The third proof that the Faith was alive in Ireland just before the Normans came hither is that we read in the ancient annals of Ireland that, from the time of Donnchadh, son of Brian, to the coming of the Normans, the prelates and nobles of Ireland organized three national councils in Ireland in which laws pertaining to the clergy and laity were laid down and approved.
The first council was held at Fiadh Mic nAonghusa the first year of the reign of Muircheartach O Briain in the year of the Lord 1105, and in it laws and regulations were laid down, and religion was reformed in Ireland.
Another national council was convened in Ireland the fifth year of the reign of the said Muircheartach, when the nobles and the ecclesiastics of Ireland came together at Raith Breasal, in the year of the Lord 1110, where sees or dioceses and their boundaries were regulated, and a fixed number of bishops placed over them, as we have said.

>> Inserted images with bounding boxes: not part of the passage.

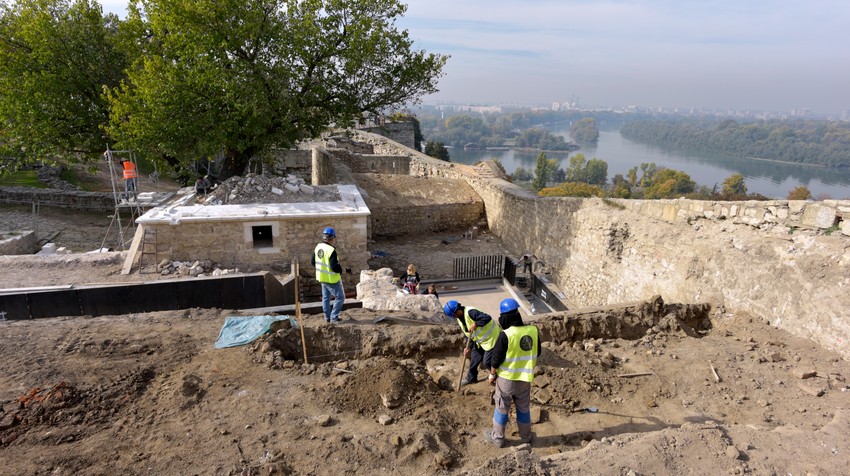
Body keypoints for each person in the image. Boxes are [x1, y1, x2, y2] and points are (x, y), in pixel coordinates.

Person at [484, 298, 541, 448]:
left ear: (505, 317)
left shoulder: (506, 335)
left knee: (502, 408)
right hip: (524, 378)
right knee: (523, 408)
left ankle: (497, 438)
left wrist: (491, 375)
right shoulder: (533, 331)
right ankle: (526, 437)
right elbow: (538, 352)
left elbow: (495, 359)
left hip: (506, 380)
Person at [443, 300, 501, 386]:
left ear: (458, 311)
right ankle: (471, 378)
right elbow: (468, 334)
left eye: (454, 315)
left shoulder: (471, 312)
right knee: (474, 359)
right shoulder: (460, 319)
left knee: (487, 362)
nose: (454, 317)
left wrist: (476, 324)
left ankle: (499, 376)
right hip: (480, 341)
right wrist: (468, 347)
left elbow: (487, 317)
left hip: (491, 338)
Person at [311, 227, 344, 324]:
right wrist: (340, 269)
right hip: (331, 279)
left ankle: (327, 318)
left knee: (326, 298)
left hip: (321, 277)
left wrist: (322, 270)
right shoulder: (331, 250)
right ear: (332, 238)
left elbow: (313, 262)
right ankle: (334, 318)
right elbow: (334, 267)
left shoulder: (318, 247)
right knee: (340, 297)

The third national council held in Ireland by the clergy and the genuine nobles of Ireland was at Ceanannus na Midhe, at which were Christianus, that is Giolla Criost O Conaire, bishop of Lios Mor, the Pope's legate in Ireland at the time, together with a cardinal called John Papiron, for the purpose of presenting four pallia to four archbishops in Ireland and of putting down simony and usury, and enforcing the payment of tithes, and of putting down robbery and rape and bad morals and evils of every kind besides.